You will notice if you take this extended heat effects table and divide it by 1/3rd, you'll get the original 30 threshold and adjusting the scale to be the same height, identical placement to the original 30 heatscale. This is basically a bandaid for kids that can't handle their heat, as well as used in post dark ages BT. (I don't go beyond dark ages, simply don't care).
If you were to run a 10 DHS Clan mech with a Clan XL, get to greater than 80% heat and then lose your side torso, you'll get identical effects in Tabletop as you will in MWO.
(Edited correction from assumed 70% to tested 80% aka 40 heat out of 50. If you're at 80% heat at the instant you lose the side torso in MWO on Forest Colony with 10 DHS (and not standing in water including the waterfall) you will shut down, the same is true in tabletop mathematically.)
Thus, it is perfectly fair and right to compare the two for this one instance.
(You also now know exactly how low your heat needs to be to avoid shutdown,
keep it under 80% for whatever build you have, factoring of course the lost heatsinks as well, and you won't shut down. There's your free tip.)
Also worth noting, re-reading the latest patch notes, every heatsink lost will reduce your overall max heat, as in both Battletech and 2012 MWO. This is perhaps the greatest news I've ever seen as I've noticed for years that losing heatsinks stopped mattering. This means losing your heatsinks will actually affect you and this is perhaps why you are crying your tears of saltiness. Because losing heatsinks actually matters again. (Now maybe MWO has a shot of actually being an E-sport...not gonna get my hopes up there).
Should MWO run something more of a simulator for the heat system? Absolutely. Does it? no. Should it account for heat pulled into the heatsinks though not yet expelled? It should, but it doesn't because its simply a game. Its source material didn't for simplicity, MWO doesn't because its complicated enough.
However most of the balance issues are actually stemming from PGI's disregard to tabletop as opposed to its adherence to it. Everything from "ECM is overpowered and needs nerfs" to Long Tom Nuclear Missiles (1390 as PGI's set max damage for being in the a 180 meter epicenter? Long Tom's max damage for being in the center of the strike was 30 damage split across the body in units of 5. Even if you doubled that it'd only be 60, and the overall damage of the 270 meter radius was only 520 not freaking 1390 per mech) have all been because PGI strayed from the source material to make up their own stuff. Twin AC/20s needing ghost heat? That's pretty simple, PGI made Rifles and called them Autocannons.

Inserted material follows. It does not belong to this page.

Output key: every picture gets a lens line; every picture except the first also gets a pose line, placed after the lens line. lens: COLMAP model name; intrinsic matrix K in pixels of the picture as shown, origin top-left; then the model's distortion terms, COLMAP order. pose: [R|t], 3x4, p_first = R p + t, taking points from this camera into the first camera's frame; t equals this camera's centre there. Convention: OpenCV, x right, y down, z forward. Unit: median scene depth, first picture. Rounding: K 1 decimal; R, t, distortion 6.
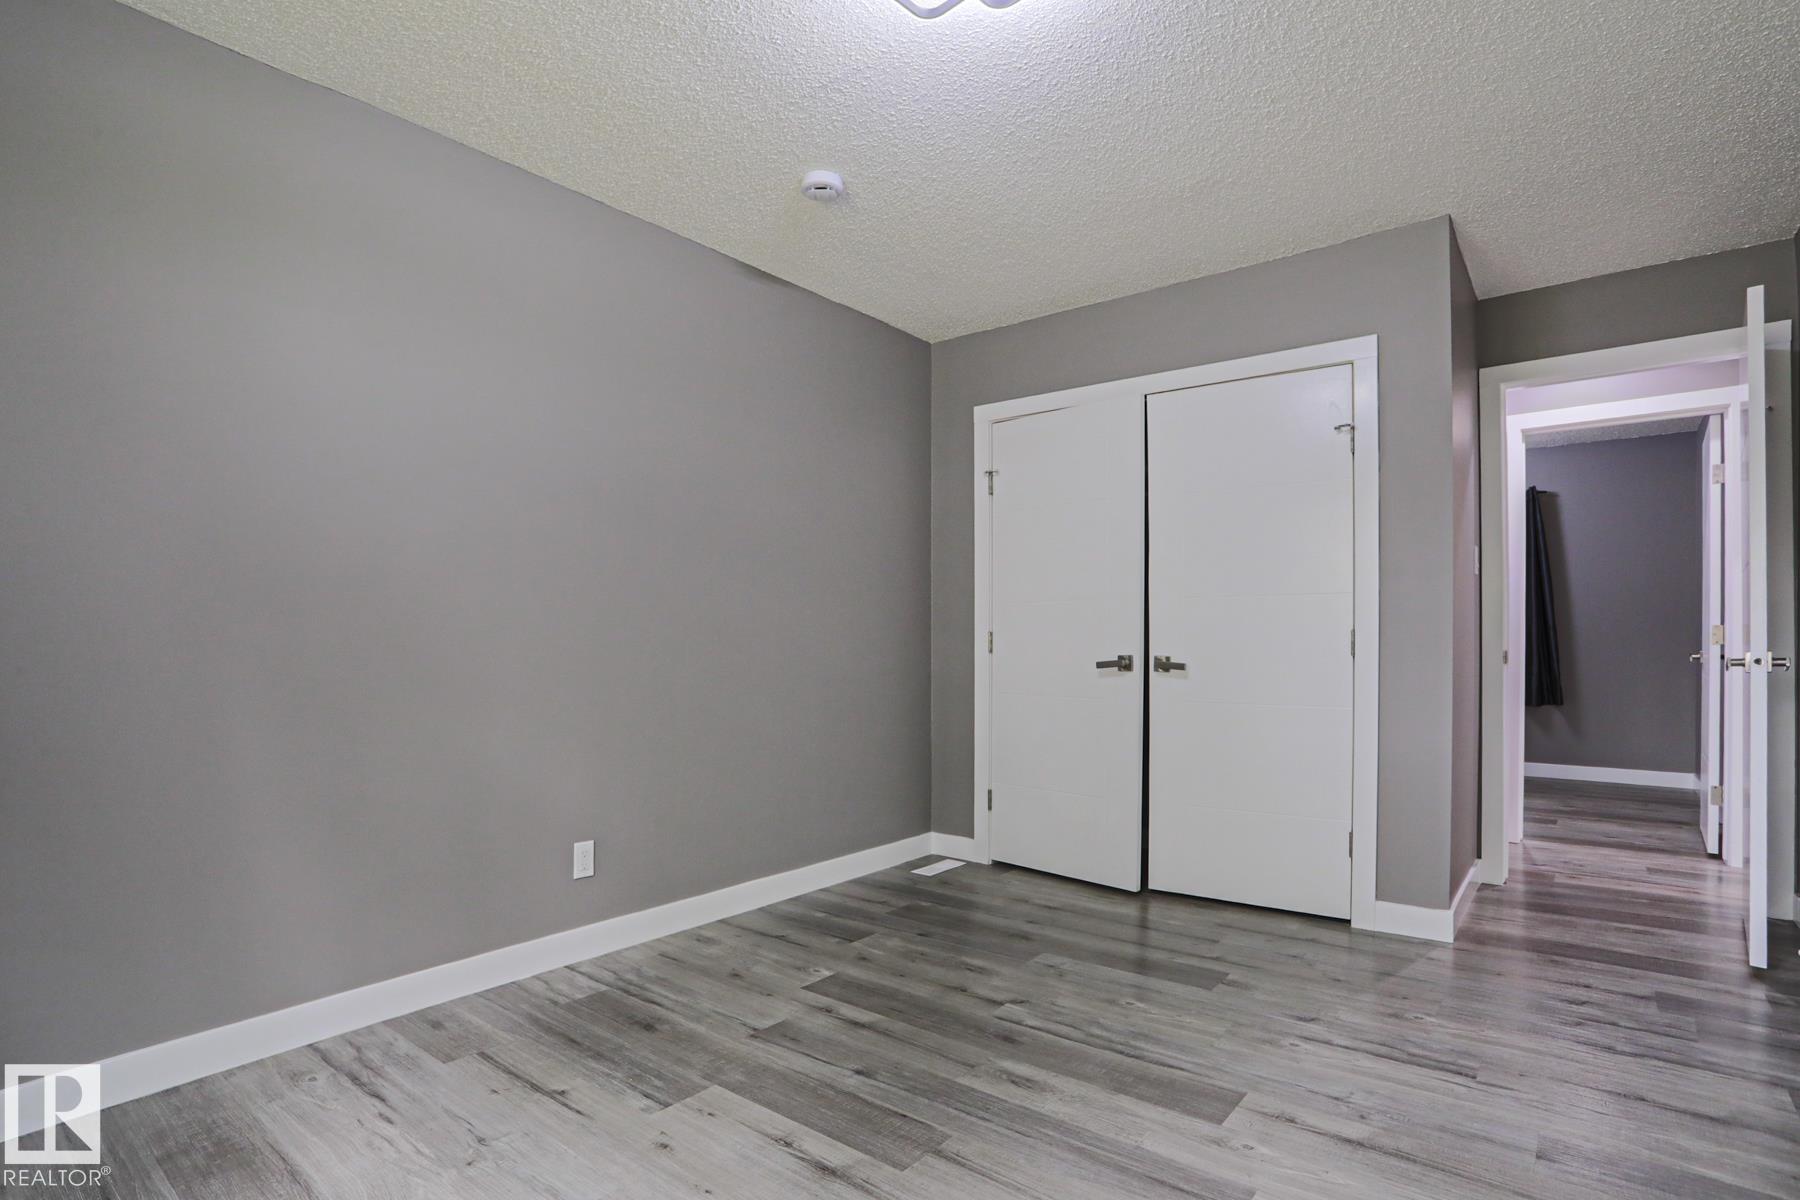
lens RADIAL K [[900.4, 0, 900.0], [0, 900.4, 600.0], [0, 0, 1]] dist [-0.069639, 0.037750]
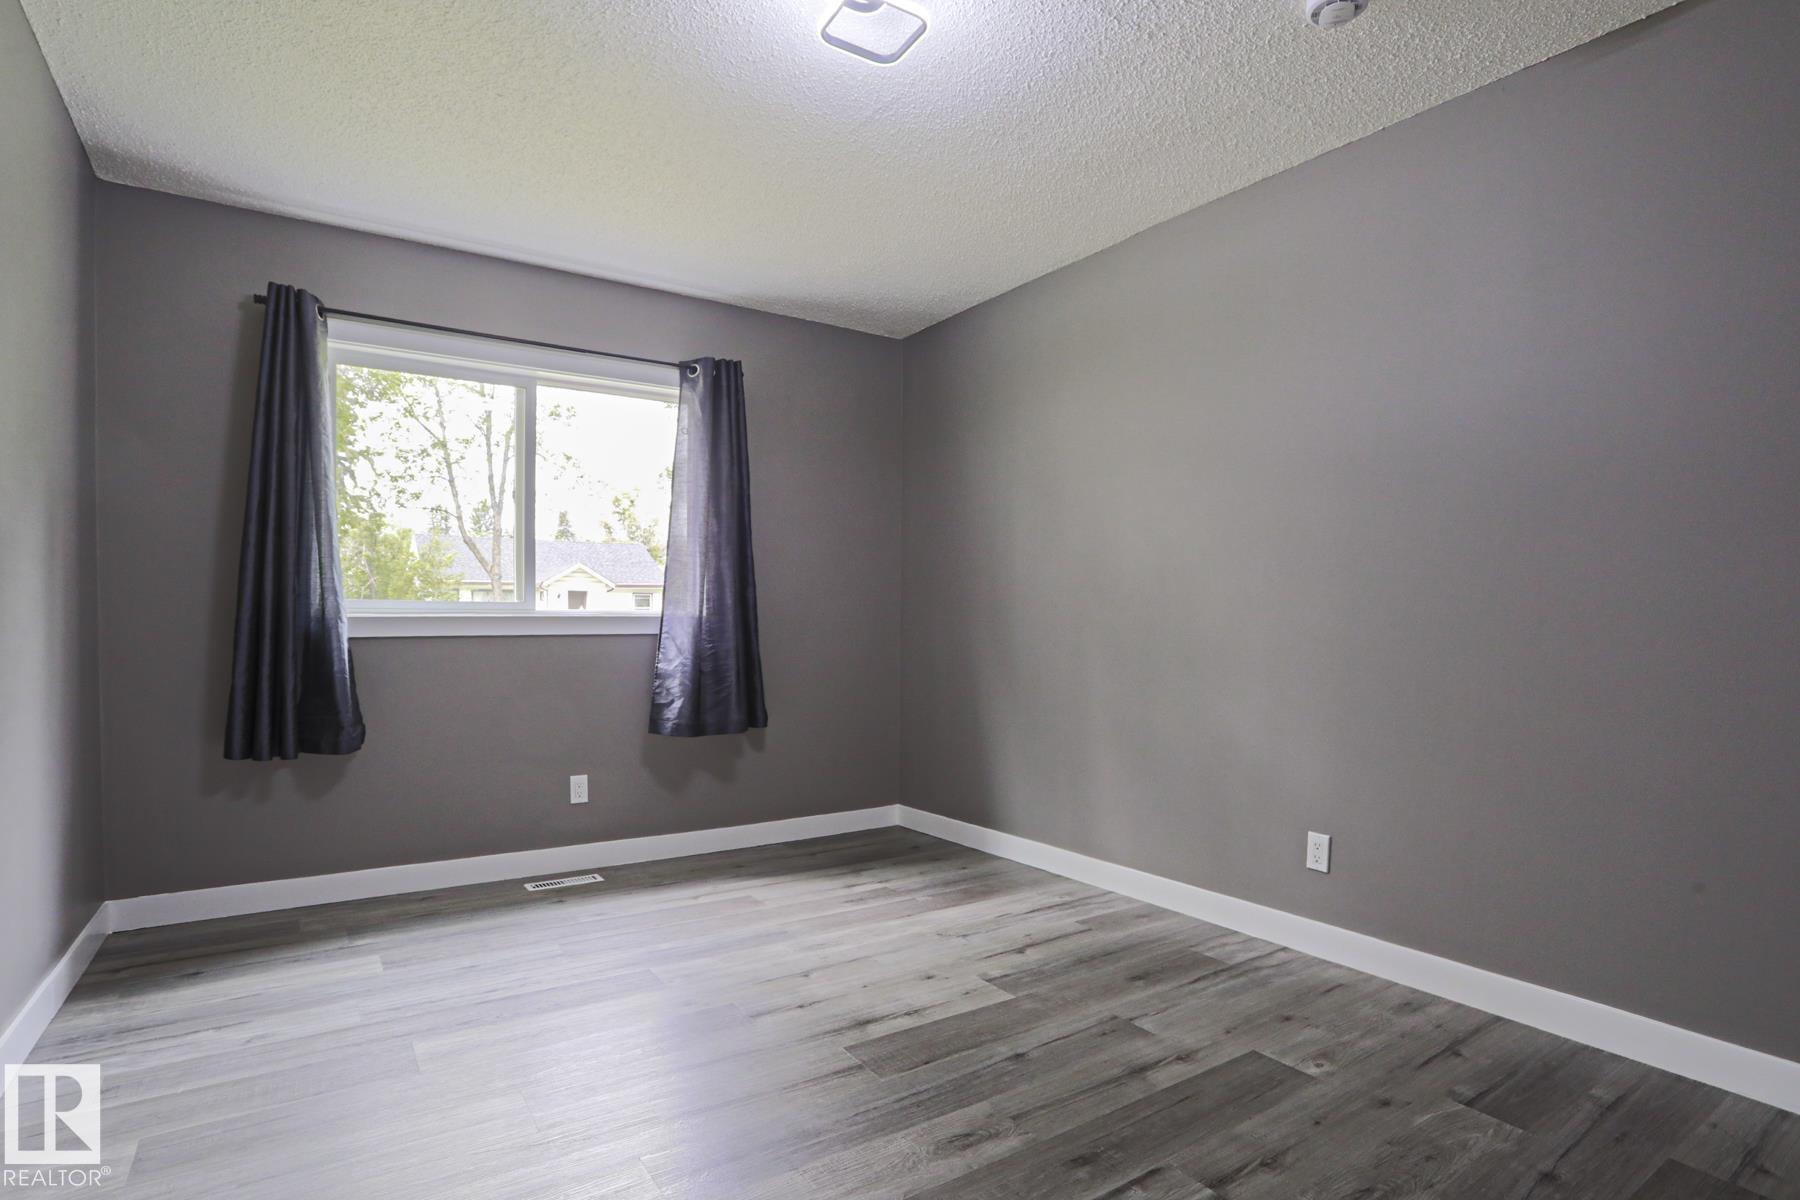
lens RADIAL K [[900.4, 0, 900.0], [0, 900.4, 600.0], [0, 0, 1]] dist [-0.069639, 0.037750]
pose [[-0.296652, -0.022404, -0.954723, 0.809538], [0.039744, 0.998569, -0.035782, 0.040217], [0.954158, -0.048559, -0.295337, 0.999749]]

But hey, what can you do but fuss? This game stopped being a simulator long ago and the moment it tries, your tears soar up because your skill is inconvenienced by PGI's first step toward making this a little more realistic.
Truth be told, having lost a third of your engine in the real world...shutting down would be the least of your worries.
Edited by Koniving, 16 December 2018 - 12:26 PM.